## begin DATA LISTING
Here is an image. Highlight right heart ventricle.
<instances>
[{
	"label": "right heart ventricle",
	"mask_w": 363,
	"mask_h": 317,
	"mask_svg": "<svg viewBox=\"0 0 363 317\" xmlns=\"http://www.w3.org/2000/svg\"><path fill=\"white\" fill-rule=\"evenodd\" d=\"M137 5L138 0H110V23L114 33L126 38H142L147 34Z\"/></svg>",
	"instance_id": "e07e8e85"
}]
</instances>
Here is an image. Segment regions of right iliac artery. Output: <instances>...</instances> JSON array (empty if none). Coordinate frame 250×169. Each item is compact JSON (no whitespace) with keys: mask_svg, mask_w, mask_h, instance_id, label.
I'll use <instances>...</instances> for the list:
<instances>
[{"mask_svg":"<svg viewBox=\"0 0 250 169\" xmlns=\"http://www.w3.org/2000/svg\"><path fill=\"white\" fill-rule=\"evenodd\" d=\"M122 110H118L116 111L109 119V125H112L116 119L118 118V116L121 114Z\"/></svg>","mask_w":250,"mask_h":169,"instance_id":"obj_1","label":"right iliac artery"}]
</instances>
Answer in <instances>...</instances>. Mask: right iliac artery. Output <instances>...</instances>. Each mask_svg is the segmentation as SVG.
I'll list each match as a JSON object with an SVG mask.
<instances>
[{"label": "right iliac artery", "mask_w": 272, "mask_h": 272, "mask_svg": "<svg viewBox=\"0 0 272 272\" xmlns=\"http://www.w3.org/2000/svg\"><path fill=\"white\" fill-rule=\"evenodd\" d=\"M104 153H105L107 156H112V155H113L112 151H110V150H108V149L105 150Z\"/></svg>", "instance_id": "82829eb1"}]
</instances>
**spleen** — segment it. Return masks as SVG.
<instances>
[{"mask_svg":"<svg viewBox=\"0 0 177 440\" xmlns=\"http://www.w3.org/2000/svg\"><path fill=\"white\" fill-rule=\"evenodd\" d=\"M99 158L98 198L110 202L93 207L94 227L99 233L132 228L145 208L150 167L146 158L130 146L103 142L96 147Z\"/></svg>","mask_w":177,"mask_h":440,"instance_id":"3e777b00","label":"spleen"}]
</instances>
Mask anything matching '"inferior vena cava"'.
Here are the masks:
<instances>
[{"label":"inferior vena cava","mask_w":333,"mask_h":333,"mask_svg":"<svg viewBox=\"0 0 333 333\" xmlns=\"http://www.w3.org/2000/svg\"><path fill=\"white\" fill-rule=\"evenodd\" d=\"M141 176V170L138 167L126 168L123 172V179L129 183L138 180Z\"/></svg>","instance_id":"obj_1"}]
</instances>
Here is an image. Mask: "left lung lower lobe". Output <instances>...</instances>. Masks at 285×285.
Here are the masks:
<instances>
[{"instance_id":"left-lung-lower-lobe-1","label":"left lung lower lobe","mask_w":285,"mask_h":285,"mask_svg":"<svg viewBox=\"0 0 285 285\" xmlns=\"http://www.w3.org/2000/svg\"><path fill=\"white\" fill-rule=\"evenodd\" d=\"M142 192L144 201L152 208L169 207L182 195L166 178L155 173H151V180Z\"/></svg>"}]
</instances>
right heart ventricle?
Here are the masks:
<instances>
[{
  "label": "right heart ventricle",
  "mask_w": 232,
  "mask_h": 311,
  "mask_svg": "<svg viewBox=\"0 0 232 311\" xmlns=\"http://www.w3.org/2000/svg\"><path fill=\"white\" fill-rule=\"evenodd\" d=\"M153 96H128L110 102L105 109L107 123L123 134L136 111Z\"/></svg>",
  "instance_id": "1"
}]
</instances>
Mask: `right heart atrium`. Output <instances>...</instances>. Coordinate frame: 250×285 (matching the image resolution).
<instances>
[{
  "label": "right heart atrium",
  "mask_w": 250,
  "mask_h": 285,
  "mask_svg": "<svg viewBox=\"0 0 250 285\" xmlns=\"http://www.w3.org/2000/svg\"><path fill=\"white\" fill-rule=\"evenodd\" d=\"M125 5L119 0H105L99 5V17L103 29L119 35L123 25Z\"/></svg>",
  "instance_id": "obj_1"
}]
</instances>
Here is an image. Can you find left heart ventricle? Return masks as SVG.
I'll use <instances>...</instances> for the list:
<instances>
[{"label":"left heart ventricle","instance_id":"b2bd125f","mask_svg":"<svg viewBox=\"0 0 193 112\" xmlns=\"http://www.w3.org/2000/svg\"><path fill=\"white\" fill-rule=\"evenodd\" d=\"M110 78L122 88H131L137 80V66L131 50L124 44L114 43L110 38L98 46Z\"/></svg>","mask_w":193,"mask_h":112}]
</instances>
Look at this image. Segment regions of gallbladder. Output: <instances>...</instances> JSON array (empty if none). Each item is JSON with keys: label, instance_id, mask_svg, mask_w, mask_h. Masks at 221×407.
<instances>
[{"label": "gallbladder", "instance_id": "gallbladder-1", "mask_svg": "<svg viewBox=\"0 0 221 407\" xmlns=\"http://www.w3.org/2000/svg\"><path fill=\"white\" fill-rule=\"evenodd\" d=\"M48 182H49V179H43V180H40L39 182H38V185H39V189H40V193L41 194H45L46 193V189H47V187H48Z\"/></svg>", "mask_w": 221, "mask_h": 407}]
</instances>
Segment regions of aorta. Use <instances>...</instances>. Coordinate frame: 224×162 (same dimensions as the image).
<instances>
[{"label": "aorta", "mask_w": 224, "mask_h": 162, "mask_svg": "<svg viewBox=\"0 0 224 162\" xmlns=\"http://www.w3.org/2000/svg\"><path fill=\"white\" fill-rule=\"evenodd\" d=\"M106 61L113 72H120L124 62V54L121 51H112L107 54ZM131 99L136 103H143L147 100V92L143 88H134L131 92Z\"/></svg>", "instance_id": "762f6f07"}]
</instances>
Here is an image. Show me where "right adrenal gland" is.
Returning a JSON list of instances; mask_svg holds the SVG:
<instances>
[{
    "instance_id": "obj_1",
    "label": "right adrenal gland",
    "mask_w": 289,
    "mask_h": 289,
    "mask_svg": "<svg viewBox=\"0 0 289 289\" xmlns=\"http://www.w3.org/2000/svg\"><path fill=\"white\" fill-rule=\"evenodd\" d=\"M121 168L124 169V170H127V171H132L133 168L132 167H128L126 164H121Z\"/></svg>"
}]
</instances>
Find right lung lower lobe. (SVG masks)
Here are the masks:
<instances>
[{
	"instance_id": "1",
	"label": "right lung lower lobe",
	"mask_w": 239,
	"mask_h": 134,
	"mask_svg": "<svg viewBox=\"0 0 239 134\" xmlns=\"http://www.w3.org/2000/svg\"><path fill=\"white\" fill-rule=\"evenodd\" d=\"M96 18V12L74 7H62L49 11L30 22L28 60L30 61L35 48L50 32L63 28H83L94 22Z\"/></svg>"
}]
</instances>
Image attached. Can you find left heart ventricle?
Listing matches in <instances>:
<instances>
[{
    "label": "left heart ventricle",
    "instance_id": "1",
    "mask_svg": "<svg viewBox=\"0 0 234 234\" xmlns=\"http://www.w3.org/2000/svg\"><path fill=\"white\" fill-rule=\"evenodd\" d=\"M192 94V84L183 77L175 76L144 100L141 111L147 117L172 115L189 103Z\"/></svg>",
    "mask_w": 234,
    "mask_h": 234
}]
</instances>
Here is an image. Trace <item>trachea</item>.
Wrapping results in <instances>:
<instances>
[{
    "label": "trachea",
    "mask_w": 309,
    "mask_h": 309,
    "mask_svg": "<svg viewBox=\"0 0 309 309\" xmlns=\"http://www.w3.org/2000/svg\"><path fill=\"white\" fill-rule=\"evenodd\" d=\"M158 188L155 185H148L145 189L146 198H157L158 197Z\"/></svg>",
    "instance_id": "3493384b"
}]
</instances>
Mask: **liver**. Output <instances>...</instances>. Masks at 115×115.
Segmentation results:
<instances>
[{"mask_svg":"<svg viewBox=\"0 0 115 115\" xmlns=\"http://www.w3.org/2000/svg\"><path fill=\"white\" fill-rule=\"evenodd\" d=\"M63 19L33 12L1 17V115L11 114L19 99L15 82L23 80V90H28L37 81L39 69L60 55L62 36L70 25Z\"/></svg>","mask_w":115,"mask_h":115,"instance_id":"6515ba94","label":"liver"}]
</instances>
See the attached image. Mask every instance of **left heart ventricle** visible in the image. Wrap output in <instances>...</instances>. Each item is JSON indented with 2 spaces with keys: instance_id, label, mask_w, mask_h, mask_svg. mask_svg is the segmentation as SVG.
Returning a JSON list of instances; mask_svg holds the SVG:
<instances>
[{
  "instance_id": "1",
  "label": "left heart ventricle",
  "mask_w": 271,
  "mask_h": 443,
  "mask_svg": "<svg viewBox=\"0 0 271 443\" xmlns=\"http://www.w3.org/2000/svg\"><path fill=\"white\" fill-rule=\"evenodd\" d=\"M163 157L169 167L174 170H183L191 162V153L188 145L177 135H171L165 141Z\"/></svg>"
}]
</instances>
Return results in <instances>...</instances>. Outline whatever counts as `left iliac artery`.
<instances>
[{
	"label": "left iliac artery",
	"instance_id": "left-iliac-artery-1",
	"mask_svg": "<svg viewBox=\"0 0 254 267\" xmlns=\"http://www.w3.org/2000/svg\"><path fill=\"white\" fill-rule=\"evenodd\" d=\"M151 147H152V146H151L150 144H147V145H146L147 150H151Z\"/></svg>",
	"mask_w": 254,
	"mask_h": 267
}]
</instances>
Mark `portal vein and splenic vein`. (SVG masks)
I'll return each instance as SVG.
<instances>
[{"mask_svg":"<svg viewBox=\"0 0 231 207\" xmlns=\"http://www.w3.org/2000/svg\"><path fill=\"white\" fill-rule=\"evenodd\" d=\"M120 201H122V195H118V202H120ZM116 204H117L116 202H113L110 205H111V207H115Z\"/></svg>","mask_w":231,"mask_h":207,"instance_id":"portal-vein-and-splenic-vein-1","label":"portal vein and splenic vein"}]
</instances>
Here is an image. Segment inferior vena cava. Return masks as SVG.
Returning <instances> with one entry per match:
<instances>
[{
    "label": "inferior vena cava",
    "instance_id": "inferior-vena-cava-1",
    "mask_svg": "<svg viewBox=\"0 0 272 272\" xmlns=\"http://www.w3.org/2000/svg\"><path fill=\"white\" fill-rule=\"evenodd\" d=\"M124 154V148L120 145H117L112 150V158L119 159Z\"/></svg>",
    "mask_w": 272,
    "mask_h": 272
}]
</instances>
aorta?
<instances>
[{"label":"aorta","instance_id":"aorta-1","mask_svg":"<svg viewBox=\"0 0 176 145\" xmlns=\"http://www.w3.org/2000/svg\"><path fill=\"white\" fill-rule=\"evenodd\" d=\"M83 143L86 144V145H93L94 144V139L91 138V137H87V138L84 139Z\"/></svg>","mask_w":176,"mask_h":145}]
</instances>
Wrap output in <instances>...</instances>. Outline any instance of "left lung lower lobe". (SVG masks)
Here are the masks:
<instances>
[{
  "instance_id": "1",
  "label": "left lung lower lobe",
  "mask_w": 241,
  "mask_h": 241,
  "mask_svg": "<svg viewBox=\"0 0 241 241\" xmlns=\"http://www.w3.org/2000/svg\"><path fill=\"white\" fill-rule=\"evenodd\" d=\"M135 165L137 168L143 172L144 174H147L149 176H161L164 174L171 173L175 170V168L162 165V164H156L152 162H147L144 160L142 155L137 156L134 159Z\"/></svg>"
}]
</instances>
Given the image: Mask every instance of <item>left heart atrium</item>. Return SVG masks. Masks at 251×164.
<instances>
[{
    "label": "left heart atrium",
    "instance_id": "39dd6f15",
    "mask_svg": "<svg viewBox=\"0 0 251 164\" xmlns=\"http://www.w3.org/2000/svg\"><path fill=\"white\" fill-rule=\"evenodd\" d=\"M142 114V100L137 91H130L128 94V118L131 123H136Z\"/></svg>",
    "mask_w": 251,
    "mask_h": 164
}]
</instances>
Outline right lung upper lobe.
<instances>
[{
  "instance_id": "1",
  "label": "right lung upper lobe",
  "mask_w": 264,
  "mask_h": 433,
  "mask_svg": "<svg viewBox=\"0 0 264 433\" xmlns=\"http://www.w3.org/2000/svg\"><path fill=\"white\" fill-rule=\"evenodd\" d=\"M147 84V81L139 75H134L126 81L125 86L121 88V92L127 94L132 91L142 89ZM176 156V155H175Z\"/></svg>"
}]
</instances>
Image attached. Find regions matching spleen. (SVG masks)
## end DATA LISTING
WHAT THE EXERCISE ASKS >> How many lines of the listing above contain the string "matching"? Please reply with the number alone.

WRITTEN SOLUTION >> 3